>>>

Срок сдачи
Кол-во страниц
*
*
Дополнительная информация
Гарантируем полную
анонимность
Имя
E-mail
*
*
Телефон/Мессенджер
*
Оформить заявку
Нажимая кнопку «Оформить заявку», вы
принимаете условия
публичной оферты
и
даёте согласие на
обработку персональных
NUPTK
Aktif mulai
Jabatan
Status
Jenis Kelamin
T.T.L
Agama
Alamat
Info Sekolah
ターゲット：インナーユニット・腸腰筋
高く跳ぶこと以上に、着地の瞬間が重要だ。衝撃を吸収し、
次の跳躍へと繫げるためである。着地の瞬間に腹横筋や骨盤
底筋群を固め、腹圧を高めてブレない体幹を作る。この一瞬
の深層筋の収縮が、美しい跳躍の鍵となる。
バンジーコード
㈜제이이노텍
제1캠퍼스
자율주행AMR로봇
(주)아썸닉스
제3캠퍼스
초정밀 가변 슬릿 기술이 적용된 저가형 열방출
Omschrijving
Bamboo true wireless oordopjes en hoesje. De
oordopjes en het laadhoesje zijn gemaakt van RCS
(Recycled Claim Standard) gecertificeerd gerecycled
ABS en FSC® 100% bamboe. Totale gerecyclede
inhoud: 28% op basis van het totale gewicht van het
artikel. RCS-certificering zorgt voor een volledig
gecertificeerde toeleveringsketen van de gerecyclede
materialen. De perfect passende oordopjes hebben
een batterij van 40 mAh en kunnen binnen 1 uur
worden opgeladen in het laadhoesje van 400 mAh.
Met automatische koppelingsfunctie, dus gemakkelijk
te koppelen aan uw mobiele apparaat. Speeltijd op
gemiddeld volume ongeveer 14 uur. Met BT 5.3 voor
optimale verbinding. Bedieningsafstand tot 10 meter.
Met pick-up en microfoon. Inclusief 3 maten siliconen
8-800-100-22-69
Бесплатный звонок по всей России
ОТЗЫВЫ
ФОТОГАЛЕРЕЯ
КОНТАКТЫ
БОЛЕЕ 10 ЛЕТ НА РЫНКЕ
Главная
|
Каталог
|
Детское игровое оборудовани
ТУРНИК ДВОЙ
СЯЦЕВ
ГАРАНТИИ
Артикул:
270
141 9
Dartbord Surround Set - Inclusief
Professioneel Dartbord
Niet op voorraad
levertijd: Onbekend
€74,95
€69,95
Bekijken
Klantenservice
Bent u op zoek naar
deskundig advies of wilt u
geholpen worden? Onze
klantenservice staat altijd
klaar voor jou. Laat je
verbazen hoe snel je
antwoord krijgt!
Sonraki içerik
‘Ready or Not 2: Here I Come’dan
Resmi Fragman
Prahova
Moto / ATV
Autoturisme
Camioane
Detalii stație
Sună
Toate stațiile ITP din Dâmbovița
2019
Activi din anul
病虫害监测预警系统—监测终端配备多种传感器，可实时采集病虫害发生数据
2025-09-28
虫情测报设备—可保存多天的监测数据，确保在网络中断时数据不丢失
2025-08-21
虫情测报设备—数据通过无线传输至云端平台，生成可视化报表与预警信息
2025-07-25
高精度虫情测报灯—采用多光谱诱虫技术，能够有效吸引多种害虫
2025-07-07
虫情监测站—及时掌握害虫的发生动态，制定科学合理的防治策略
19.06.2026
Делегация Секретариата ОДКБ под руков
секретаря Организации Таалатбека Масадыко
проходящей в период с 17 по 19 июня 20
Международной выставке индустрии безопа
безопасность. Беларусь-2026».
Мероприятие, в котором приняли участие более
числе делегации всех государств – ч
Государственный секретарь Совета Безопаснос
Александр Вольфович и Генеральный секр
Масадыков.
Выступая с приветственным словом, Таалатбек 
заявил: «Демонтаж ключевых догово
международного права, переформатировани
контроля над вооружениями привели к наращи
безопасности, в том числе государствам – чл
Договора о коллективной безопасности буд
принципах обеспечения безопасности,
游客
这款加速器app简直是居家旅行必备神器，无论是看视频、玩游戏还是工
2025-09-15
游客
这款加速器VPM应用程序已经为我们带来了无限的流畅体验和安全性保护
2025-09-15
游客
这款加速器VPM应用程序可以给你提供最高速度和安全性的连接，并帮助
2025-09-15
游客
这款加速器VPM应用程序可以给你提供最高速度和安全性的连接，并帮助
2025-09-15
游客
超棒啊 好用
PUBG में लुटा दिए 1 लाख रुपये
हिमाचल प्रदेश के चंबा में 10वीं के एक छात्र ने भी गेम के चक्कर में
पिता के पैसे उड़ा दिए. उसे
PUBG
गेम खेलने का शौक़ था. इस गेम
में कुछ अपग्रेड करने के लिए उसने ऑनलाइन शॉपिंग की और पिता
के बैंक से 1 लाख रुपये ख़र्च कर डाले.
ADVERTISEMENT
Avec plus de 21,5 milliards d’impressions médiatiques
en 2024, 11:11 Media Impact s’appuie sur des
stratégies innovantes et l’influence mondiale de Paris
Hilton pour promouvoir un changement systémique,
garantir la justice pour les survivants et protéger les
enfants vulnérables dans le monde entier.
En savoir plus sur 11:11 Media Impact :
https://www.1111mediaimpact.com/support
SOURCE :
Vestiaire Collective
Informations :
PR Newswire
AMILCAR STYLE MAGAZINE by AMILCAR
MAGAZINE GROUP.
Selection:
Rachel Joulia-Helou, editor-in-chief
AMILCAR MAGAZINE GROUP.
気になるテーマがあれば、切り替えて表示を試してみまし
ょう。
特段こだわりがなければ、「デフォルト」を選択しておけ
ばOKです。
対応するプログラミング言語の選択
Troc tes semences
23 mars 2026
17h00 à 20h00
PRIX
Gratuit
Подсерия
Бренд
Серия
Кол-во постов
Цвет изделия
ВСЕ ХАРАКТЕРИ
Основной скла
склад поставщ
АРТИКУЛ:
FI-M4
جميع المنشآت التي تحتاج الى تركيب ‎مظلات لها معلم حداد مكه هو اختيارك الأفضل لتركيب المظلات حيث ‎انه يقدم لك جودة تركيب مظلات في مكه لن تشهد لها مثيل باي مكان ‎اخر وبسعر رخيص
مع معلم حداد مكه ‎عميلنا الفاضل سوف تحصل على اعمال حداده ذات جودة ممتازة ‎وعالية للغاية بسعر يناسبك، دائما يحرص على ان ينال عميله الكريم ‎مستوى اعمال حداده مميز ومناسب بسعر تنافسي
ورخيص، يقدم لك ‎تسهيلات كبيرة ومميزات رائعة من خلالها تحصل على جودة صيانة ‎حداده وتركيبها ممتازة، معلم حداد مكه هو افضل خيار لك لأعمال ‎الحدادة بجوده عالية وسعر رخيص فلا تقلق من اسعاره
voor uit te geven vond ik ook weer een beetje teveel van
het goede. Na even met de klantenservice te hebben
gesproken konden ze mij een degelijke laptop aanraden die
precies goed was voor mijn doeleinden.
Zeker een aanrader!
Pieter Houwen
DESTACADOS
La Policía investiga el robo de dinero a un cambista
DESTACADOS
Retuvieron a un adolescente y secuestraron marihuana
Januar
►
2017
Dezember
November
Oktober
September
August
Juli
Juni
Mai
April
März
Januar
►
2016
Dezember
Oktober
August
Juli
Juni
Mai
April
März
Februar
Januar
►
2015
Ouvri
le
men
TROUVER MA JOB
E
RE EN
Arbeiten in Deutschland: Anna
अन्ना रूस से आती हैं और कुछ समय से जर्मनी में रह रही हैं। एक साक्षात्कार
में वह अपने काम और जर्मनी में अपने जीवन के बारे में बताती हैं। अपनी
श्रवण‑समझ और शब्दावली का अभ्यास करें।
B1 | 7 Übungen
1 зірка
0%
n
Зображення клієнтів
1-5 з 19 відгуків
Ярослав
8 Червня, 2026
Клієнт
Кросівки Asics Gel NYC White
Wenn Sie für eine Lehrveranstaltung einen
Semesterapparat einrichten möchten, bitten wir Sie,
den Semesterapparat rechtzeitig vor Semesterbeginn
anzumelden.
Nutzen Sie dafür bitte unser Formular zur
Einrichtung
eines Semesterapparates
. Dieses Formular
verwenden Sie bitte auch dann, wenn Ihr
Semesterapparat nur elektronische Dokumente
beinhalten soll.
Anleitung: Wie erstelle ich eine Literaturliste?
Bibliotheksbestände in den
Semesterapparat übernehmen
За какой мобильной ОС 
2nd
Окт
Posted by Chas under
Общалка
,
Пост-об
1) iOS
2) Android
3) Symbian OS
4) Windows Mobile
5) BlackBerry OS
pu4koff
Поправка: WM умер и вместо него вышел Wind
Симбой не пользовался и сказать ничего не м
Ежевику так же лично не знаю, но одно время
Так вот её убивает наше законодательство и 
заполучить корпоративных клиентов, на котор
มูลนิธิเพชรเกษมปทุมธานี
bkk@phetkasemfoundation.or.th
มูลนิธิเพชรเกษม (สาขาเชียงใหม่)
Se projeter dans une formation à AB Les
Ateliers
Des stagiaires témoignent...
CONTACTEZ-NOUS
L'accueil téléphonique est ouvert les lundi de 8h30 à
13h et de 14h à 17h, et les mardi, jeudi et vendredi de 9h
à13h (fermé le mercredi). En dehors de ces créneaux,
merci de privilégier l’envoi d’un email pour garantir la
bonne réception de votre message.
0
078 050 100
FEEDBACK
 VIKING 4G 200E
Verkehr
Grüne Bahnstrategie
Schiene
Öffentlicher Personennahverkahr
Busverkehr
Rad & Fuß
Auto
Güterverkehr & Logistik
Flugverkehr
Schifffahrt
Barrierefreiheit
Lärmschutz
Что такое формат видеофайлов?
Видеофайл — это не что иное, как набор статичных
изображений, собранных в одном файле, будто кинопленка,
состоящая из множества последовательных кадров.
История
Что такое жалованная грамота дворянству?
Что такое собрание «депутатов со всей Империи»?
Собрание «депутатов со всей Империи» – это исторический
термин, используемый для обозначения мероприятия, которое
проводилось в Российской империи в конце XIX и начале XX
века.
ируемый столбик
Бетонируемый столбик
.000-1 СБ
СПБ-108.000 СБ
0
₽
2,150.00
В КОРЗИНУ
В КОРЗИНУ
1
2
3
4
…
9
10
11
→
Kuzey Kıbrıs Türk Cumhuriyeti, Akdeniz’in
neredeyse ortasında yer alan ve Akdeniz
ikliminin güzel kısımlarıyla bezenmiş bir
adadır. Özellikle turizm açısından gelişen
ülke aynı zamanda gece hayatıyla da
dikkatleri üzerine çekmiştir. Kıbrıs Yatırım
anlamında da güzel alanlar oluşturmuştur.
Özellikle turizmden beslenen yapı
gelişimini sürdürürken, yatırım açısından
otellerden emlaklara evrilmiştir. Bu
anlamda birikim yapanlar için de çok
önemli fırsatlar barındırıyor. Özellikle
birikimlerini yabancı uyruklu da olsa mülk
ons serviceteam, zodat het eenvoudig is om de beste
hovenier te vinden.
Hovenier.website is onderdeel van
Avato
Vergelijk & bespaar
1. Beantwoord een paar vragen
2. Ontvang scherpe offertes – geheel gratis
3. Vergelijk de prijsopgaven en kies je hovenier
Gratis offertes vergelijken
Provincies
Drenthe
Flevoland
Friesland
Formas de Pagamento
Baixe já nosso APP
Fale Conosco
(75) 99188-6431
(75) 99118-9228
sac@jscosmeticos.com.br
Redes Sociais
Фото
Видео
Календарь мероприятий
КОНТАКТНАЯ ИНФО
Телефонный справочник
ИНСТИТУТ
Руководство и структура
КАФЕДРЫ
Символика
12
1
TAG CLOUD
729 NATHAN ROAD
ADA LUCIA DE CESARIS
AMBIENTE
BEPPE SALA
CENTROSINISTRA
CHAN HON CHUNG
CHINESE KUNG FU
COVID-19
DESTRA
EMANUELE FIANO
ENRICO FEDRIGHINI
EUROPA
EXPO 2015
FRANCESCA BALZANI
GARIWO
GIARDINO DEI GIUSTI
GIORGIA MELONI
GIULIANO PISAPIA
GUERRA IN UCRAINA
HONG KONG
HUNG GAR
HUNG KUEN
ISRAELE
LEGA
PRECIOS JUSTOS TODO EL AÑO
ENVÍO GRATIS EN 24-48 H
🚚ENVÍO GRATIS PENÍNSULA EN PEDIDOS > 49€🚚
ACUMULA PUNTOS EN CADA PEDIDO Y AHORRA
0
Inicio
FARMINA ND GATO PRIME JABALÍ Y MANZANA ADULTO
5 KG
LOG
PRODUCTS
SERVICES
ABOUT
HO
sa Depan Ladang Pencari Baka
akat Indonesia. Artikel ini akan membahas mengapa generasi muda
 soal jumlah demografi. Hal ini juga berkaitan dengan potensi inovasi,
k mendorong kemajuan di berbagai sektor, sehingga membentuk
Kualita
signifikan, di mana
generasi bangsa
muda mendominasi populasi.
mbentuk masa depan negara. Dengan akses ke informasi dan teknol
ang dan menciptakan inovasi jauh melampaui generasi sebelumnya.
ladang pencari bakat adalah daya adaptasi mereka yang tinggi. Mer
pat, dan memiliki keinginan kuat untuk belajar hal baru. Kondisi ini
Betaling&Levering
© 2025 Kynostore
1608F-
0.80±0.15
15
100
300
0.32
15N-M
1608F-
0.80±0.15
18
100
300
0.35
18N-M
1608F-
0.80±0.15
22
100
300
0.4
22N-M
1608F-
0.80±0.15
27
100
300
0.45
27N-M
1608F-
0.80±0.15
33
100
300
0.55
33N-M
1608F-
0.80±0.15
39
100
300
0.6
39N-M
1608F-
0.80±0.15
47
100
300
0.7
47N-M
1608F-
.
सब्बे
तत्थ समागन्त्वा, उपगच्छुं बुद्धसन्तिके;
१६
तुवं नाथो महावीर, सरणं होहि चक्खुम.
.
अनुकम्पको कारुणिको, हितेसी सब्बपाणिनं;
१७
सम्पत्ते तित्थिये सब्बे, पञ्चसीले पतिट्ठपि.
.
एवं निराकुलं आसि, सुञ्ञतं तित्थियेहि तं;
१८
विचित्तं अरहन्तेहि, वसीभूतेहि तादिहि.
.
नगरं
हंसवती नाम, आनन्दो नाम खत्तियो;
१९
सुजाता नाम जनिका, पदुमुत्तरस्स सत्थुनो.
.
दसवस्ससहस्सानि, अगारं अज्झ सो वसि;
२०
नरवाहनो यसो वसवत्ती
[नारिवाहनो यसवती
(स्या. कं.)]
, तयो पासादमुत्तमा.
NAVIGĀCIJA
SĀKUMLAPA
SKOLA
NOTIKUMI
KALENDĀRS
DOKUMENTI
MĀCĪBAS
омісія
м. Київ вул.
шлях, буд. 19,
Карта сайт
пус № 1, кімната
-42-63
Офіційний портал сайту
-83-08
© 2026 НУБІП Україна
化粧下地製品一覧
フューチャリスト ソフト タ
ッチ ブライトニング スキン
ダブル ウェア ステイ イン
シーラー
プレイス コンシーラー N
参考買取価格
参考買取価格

<<<

:: Task details ::
Turn the stretch of the listing from its first line through the line containing "Bamboo true wireless oordopjes en hoesje. De" into a Markdown table with the columns "No." and "Text", one numbered row per line, leaving out blank lines.

:: Written response ::
| No. | Text |
|---|---|
| 1 | Срок сдачи |
| 2 | Кол-во страниц |
| 3 | * |
| 4 | * |
| 5 | Дополнительная информация |
| 6 | Гарантируем полную |
| 7 | анонимность |
| 8 | Имя |
| 9 | E-mail |
| 10 | * |
| 11 | * |
| 12 | Телефон/Мессенджер |
| 13 | * |
| 14 | Оформить заявку |
| 15 | Нажимая кнопку «Оформить заявку», вы |
| 16 | принимаете условия |
| 17 | публичной оферты |
| 18 | и |
| 19 | даёте согласие на |
| 20 | обработку персональных |
| 21 | NUPTK |
| 22 | Aktif mulai |
| 23 | Jabatan |
| 24 | Status |
| 25 | Jenis Kelamin |
| 26 | T.T.L |
| 27 | Agama |
| 28 | Alamat |
| 29 | Info Sekolah |
| 30 | ターゲット：インナーユニット・腸腰筋 |
| 31 | 高く跳ぶこと以上に、着地の瞬間が重要だ。衝撃を吸収し、 |
| 32 | 次の跳躍へと繫げるためである。着地の瞬間に腹横筋や骨盤 |
| 33 | 底筋群を固め、腹圧を高めてブレない体幹を作る。この一瞬 |
| 34 | の深層筋の収縮が、美しい跳躍の鍵となる。 |
| 35 | バンジーコード |
| 36 | ㈜제이이노텍 |
| 37 | 제1캠퍼스 |
| 38 | 자율주행AMR로봇 |
| 39 | (주)아썸닉스 |
| 40 | 제3캠퍼스 |
| 41 | 초정밀 가변 슬릿 기술이 적용된 저가형 열방출 |
| 42 | Omschrijving |
| 43 | Bamboo true wireless oordopjes en hoesje. De |